New Spam Fighting Plugin Better Than Akismet? - byosko
http://www.defensio.com/
======
paulgb
You might be surprised how effective it is just to make sure the user has
JavaScript on. Almost all spam-bots do not execute the JavaScript so it is a
fairly reliable way to determine if a comment is spam or not. For users
without JavaScript you can still degrade nicely to a "type this number in this
box" question. Sure, it would be easy to write a bot to get around it, but
spammers would be better off just looking for other blogs to spam.

I hate to sound self-promotional, but I did write a plugin that does this for
WordPress which can be found here:
<http://wordpress.org/extend/plugins/jsspamblock/> .

------
especkman
Why is the interesting? Some weak marketing speak (oh, but with _attitude_ )
and no product I can actually try without giving them my contact info and
hoping they pick me (please, oh please, pick me, please)

BTW, I've never used Akismet because I started using Spamkarma2 before Akismet
became standard. SK2 has done an excellent job for me.
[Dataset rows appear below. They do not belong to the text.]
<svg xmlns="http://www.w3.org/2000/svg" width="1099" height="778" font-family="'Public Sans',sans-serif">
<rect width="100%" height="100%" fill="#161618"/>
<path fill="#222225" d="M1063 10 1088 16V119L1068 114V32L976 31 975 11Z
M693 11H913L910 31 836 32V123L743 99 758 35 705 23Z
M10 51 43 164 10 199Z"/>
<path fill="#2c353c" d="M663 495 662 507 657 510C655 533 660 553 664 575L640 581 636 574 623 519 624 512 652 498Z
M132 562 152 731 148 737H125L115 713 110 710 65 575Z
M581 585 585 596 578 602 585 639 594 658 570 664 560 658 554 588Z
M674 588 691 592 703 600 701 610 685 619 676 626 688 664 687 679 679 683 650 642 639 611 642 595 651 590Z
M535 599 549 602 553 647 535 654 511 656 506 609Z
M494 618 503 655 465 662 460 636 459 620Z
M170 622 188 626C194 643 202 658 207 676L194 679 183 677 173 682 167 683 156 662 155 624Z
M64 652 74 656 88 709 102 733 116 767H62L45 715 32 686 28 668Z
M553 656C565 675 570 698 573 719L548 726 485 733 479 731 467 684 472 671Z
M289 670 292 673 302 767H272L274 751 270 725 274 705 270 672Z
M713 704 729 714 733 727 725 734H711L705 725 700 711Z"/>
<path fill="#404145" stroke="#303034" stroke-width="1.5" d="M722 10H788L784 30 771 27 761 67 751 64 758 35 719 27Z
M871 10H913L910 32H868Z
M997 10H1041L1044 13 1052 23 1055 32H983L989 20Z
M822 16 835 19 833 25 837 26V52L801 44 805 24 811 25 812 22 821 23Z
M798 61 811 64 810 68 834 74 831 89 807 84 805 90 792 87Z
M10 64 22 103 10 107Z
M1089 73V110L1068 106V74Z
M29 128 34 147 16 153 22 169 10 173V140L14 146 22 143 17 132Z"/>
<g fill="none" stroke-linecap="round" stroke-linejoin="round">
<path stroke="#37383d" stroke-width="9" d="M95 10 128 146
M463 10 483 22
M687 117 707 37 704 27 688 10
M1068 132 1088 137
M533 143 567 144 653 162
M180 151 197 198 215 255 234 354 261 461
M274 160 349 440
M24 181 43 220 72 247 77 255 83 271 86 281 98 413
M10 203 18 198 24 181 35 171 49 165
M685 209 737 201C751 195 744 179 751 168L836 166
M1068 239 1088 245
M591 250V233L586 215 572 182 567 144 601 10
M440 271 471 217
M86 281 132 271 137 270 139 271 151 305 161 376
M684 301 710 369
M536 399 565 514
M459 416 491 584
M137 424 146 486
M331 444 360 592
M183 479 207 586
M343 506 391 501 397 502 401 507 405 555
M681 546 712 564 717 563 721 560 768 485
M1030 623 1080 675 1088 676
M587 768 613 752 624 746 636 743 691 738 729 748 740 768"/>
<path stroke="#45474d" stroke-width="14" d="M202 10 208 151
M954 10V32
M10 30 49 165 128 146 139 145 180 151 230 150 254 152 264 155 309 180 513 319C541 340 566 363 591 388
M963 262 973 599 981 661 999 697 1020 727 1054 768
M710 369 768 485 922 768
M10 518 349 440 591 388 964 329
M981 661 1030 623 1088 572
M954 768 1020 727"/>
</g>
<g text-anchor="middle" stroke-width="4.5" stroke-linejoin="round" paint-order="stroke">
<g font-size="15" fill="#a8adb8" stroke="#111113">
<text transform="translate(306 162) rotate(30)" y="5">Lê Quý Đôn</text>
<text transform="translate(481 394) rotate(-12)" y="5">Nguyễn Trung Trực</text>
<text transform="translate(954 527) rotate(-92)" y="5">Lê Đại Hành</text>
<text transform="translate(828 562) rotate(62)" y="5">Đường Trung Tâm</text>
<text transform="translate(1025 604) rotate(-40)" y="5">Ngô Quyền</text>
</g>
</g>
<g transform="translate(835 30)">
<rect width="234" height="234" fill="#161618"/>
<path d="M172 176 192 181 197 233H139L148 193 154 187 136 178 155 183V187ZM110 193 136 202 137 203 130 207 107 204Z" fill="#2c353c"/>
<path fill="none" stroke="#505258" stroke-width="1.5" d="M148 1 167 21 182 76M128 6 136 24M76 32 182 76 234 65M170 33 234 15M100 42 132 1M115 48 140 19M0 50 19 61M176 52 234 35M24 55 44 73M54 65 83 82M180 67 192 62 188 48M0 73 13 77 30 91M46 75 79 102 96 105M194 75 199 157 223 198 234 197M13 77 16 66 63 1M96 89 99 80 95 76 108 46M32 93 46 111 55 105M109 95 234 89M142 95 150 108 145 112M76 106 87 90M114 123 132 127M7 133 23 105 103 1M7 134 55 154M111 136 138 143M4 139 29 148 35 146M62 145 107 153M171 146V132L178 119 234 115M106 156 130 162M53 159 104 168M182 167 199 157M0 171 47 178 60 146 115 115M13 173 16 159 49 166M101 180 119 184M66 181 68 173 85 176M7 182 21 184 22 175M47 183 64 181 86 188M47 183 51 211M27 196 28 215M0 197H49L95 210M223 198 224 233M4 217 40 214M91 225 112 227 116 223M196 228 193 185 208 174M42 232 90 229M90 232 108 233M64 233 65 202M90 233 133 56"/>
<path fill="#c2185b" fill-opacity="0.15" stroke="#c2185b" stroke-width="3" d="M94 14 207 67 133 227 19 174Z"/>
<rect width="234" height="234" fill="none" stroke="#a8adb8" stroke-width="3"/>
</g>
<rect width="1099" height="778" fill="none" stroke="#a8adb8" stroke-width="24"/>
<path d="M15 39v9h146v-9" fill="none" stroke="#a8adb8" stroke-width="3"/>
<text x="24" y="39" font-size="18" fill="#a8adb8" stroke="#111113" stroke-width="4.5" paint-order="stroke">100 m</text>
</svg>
It scores spam using a
bunch of different tests, including an encrypted javascript payload.

I've had very few false positives or negatives.

------
henning
who knows? vaporware for now. no solid information as to how they're
differentiating themselves, and i doubt they licensed akismet's corpus, which
is well over half a billion in size.

it could be just as flaky and unreliable as akismet.